Stored entries:
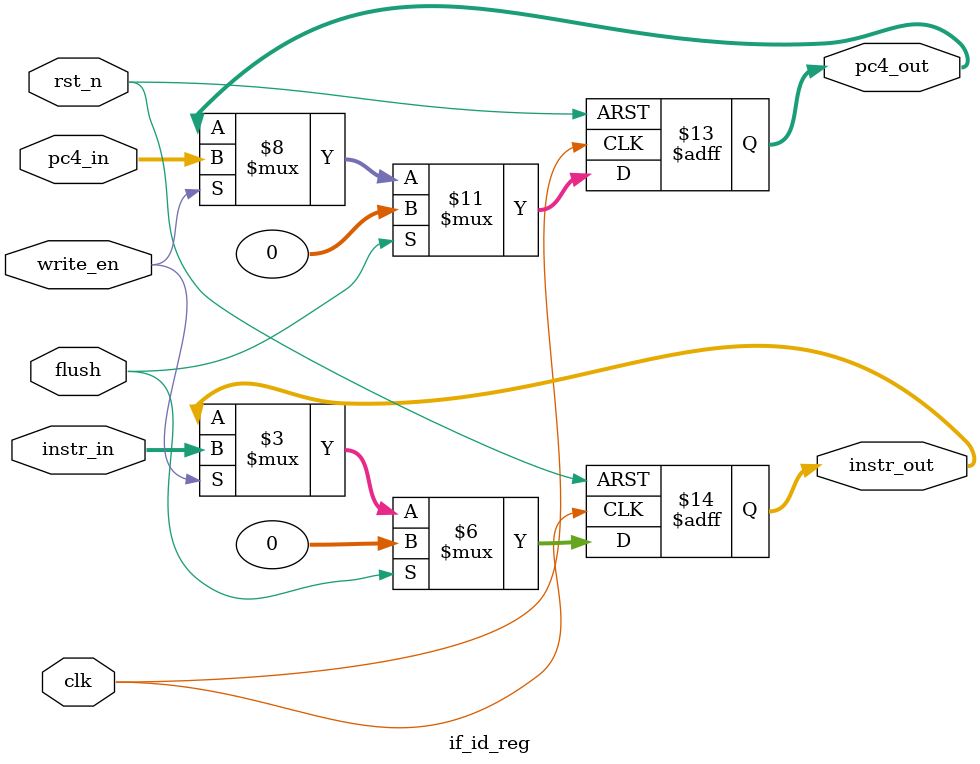
<source format=sv>
module if_id_reg #(
  parameter XLEN = 32
)(
  input  wire             clk,
  input  wire             rst_n,
  input  wire             write_en,     // ifid_write from HDU
  input  wire             flush,        // ifid_flush on taken branch/jump
  input  wire [XLEN-1:0]  pc4_in,
  input  wire [31:0]      instr_in,
  output reg  [XLEN-1:0]  pc4_out,
  output reg  [31:0]      instr_out
);
  localparam [31:0] NOP = 32'h0000_0000;

  always @(posedge clk or negedge rst_n) begin
    if (!rst_n) begin
      pc4_out   <= {XLEN{1'b0}};
      instr_out <= NOP;
    end else if (flush) begin
      pc4_out   <= {XLEN{1'b0}};
      instr_out <= NOP;
    end else if (write_en) begin
      pc4_out   <= pc4_in;
      instr_out <= instr_in;
    end
    // else hold (stall)
  end
endmodule

</source>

**What the task requires**
Treating the line with "localparam [31:0] NOP = 32'h0000_0000;" as the last line to include, retype the records exactly from their first line, excluding pictures.

**Written reply**
<source format=sv>
module if_id_reg #(
  parameter XLEN = 32
)(
  input  wire             clk,
  input  wire             rst_n,
  input  wire             write_en,     // ifid_write from HDU
  input  wire             flush,        // ifid_flush on taken branch/jump
  input  wire [XLEN-1:0]  pc4_in,
  input  wire [31:0]      instr_in,
  output reg  [XLEN-1:0]  pc4_out,
  output reg  [31:0]      instr_out
);
  localparam [31:0] NOP = 32'h0000_0000;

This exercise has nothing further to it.